Alas, if you want to believe Javascript is not an interpreted language, you are free to do so.


In the end, yes, ES6 is needlessly obfuscating code, creating more grammar instead of creating more functions. More grammar makes a language richer, but most of the time, not as much as a word/function.

1 Like

Since the “interpreter” (JIT compiler) is “compiling” your js code to machine code, why would the “native” functions that have been compiled by the C++ compiler be faster than those that have been “interpreted” by the JIT compiler ?

What is the cause of the difference of performance between Java and Javascript ? Is it because Javascript is “interpreted” or because Java works with static typed variables ? If the second explanation is the right one, why would C++ code working on dynamic type variables (like in your php example) be faster than compiled JS code working on the same dynamic type variables ?
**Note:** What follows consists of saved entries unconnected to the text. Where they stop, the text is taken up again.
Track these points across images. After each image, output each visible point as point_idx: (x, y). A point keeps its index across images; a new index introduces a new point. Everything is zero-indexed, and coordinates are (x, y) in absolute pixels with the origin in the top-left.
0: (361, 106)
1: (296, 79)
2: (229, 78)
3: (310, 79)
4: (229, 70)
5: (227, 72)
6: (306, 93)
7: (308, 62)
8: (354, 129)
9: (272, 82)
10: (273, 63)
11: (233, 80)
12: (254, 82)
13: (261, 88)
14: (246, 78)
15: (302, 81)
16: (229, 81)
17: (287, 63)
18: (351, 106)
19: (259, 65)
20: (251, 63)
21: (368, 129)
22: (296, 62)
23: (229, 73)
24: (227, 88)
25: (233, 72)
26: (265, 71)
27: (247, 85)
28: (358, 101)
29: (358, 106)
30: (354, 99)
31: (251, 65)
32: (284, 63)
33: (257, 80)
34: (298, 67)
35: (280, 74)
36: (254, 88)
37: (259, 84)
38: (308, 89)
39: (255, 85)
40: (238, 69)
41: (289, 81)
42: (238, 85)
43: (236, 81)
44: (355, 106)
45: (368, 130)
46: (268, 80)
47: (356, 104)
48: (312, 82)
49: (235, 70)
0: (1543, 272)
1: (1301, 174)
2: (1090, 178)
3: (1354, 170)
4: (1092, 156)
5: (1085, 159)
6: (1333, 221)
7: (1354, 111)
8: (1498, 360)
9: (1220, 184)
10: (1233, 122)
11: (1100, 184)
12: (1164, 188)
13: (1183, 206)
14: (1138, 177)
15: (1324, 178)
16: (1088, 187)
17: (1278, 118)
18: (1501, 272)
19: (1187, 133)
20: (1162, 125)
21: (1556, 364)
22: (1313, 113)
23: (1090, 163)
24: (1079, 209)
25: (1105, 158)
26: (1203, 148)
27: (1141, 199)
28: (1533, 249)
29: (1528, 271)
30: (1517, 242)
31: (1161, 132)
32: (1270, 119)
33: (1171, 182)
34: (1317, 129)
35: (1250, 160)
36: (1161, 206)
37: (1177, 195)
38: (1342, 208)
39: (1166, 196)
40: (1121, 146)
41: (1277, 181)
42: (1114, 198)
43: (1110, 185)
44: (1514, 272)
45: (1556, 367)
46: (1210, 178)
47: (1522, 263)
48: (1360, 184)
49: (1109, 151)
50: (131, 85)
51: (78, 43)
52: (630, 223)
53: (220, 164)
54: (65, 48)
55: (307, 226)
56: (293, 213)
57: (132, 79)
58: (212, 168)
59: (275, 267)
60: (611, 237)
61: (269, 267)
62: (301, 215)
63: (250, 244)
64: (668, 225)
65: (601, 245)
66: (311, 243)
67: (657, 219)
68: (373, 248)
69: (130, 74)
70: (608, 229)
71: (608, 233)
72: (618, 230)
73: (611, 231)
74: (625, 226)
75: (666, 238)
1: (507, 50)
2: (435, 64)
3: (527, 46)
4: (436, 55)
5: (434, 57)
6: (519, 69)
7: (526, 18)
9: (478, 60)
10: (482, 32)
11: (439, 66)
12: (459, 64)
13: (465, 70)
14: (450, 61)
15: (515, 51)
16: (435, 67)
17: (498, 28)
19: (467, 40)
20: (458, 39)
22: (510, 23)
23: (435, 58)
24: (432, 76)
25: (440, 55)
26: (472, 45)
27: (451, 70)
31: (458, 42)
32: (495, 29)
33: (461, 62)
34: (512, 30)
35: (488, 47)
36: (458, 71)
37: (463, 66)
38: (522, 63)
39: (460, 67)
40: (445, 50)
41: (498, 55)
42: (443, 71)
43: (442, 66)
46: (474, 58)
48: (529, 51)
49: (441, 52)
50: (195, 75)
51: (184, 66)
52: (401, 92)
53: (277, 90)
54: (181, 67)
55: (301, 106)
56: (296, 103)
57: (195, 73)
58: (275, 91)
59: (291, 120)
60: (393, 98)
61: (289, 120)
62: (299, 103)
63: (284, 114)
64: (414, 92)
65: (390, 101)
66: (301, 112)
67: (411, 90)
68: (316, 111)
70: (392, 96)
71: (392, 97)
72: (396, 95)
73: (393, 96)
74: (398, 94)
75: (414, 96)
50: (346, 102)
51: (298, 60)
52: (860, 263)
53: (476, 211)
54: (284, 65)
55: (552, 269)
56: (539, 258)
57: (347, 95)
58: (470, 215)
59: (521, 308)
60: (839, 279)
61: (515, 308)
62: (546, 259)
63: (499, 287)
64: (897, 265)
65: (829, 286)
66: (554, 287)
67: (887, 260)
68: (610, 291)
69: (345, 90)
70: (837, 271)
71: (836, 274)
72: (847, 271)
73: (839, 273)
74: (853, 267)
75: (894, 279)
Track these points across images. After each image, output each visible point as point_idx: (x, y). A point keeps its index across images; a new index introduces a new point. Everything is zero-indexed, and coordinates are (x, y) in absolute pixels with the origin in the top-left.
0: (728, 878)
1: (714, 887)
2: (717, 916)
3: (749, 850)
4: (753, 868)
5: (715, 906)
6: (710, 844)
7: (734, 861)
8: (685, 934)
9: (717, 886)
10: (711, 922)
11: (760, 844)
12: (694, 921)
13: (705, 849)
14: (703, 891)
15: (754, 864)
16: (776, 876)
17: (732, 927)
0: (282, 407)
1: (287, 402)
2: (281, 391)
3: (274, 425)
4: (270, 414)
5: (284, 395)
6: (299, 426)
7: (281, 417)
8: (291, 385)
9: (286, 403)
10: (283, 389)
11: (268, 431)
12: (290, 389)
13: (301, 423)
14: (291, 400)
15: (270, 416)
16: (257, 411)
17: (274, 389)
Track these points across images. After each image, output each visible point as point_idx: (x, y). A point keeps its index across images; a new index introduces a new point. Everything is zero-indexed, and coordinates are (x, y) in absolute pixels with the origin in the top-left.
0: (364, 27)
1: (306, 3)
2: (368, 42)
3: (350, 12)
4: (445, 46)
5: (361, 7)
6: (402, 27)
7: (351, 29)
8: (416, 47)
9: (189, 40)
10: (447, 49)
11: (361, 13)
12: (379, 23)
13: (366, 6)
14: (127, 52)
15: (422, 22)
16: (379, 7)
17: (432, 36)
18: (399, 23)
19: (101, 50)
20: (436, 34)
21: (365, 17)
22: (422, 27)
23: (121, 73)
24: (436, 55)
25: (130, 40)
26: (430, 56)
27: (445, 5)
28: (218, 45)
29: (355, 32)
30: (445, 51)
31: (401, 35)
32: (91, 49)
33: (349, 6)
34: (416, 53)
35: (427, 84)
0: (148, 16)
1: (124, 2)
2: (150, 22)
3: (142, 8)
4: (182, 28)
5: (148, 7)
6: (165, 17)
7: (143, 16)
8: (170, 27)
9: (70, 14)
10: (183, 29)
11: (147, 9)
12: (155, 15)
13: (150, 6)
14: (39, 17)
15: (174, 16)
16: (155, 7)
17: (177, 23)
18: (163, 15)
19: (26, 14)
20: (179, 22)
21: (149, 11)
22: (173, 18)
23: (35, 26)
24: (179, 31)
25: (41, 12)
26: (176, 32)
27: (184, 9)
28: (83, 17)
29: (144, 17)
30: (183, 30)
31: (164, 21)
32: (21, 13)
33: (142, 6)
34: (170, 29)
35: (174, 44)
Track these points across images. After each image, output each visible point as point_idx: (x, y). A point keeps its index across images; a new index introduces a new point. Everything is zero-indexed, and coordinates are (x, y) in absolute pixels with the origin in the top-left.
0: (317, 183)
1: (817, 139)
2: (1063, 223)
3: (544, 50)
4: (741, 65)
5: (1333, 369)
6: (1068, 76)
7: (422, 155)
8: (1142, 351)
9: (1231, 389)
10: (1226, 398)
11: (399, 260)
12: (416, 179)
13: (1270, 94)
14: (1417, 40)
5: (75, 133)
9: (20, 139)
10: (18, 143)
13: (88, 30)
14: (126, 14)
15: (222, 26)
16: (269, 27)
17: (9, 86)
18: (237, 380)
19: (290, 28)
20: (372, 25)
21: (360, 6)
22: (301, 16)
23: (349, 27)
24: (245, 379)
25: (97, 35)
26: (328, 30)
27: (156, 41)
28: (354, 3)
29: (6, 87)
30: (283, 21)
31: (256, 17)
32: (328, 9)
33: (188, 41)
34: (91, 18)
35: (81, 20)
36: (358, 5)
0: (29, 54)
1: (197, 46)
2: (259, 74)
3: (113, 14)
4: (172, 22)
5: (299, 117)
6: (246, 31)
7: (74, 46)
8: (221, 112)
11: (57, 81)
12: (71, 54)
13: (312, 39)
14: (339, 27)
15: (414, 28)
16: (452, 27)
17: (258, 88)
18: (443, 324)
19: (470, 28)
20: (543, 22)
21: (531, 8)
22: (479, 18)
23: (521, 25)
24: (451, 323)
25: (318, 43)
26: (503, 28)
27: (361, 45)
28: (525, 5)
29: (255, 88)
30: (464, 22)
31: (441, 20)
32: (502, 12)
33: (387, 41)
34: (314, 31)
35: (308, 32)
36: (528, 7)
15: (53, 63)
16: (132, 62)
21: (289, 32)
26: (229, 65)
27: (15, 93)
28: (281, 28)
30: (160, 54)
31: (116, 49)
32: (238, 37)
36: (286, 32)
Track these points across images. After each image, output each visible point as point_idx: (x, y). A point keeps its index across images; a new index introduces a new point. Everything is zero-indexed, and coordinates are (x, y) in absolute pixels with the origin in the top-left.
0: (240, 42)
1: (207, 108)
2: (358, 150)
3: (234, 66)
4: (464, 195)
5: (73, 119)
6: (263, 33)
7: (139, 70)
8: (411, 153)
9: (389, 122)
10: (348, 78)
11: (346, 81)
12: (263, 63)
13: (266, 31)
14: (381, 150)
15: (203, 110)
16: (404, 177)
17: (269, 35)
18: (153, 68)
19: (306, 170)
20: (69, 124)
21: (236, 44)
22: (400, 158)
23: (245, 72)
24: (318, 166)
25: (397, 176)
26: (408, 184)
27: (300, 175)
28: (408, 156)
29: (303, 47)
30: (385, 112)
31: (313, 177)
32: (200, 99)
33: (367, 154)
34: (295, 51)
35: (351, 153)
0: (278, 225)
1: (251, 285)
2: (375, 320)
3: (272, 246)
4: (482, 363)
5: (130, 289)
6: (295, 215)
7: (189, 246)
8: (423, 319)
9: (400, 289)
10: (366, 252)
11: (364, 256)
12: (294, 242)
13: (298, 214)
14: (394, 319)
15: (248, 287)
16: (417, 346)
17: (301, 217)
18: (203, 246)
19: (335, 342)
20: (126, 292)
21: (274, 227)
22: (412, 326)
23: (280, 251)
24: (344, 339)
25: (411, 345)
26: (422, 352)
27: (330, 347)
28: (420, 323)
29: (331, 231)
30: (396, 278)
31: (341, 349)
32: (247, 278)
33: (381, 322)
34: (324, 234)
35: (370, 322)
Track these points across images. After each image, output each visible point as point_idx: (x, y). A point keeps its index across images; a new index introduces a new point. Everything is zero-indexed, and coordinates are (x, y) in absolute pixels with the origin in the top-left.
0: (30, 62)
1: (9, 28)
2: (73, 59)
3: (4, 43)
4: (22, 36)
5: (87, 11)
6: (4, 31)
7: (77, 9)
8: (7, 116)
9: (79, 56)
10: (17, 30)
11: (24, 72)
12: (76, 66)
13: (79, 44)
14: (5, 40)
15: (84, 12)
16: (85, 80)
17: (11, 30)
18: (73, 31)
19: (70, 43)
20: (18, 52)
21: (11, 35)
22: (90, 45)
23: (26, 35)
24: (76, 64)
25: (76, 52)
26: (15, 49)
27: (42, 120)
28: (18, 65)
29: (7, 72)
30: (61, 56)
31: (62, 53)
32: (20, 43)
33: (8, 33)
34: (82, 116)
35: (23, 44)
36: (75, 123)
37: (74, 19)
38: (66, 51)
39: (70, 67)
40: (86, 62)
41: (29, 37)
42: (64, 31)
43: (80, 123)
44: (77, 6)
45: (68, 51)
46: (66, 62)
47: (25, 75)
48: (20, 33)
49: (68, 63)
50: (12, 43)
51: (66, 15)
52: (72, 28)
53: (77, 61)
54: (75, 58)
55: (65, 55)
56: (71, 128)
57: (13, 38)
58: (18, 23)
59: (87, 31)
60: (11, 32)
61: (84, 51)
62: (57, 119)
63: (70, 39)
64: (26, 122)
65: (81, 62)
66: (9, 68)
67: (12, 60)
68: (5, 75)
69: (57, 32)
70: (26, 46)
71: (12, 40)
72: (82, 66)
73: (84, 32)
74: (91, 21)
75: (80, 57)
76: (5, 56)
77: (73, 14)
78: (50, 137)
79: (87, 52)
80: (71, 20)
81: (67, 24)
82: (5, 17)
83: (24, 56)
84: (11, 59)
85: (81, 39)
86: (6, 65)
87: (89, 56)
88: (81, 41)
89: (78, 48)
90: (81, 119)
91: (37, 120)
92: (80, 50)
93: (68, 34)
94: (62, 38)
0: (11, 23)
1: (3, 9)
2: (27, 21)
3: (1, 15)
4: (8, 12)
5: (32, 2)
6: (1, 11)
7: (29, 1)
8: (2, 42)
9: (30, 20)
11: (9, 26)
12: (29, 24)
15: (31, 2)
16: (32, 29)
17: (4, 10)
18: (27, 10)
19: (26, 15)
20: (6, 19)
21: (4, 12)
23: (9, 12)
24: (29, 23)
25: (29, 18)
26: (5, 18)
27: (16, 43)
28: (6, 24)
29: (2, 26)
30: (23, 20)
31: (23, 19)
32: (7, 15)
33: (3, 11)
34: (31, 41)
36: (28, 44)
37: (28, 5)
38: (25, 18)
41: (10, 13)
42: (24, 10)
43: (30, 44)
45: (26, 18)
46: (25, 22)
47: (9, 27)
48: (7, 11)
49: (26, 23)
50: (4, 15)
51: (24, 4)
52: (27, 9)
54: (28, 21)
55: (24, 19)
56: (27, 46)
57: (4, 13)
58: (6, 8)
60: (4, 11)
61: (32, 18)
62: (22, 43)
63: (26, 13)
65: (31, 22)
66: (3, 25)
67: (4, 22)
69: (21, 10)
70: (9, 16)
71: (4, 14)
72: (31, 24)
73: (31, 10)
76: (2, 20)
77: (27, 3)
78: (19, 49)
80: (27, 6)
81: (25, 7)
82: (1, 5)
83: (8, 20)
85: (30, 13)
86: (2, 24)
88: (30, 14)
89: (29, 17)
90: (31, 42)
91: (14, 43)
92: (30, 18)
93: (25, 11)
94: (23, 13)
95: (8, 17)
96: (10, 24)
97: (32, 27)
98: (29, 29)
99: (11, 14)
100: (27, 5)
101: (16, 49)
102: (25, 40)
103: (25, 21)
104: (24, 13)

Flowchart: “Deciding if and how to define an ES6 arrow function”

7 Likes

Not only is JavaScript sintax convoluted, the ecosystem is as well. There are so many new tools and libraries that accomplish nothing but wasting time. The irony is that these tools are built to save time. But how many hours do you spend browsing npm? And in the end is it worth it?

4 Likes

A compiled for loop will work with registers (as much as possible), a compiled integer addition will perform the operation using registers and ADD machine code (as much as possible). Most of the time, that is the base reason for the speed difference.

Whichever is faster, and whatever the reason, I do not understand why we are discussing this. Interpreted languages are pretty much always slower. This is a generalization that is true most of the time. This is known.

Even compiled languages amongst themselves, and interpreted languages amongst themselves, differ in terms of speed and/or memory usage. If you have worked with both PHP and Python for a long time, you will know that PHP is generally faster. If you have worked with C++, you will know that it takes a long time to compile a C++ program, but it runs way faster than PHP code that does the exact same thing.

Why are we even spending time whose (interpreted languages vs compiled languages) is bigger?

If you are expecting me to cover every possible case for every possible programming language, thanks but no thanks. We could discuss this for months, analyze 50 languages’ output on various situations with multiple algorithms, and not have definitive results on who (interpreted languages vs compiled languages) beats the other.

We have strayed meaninglessly away from the main discussion. I will not spend any more time on interpreted vs compiled. You are free to believe whatever you want. Just please stop trying to fix me.

And how do you do that with dynamic typed variables ?

Yeah, and v8 javascript is faster than anything else “interpreted”. Which bring us back to the main point of our discussion, which was to say that native php functions were much faster that js libraries, which has yet to be proven.

Ok, professor.

1 Like

I think it’s worth mentioning that a lot of (all?) the new syntax forms in ES6 have antecedents in other languages, i.e. Linq lambdas in C# which have the same rules for omitting brackets as in ES6. So I think it would have made less sense if they’d purposefully gone against existing conventions from other C-based languages.

After all, if you don’t want to omit brackets, you don’t have to. Just because the language is unopinionated doesn’t mean you or your team have to be.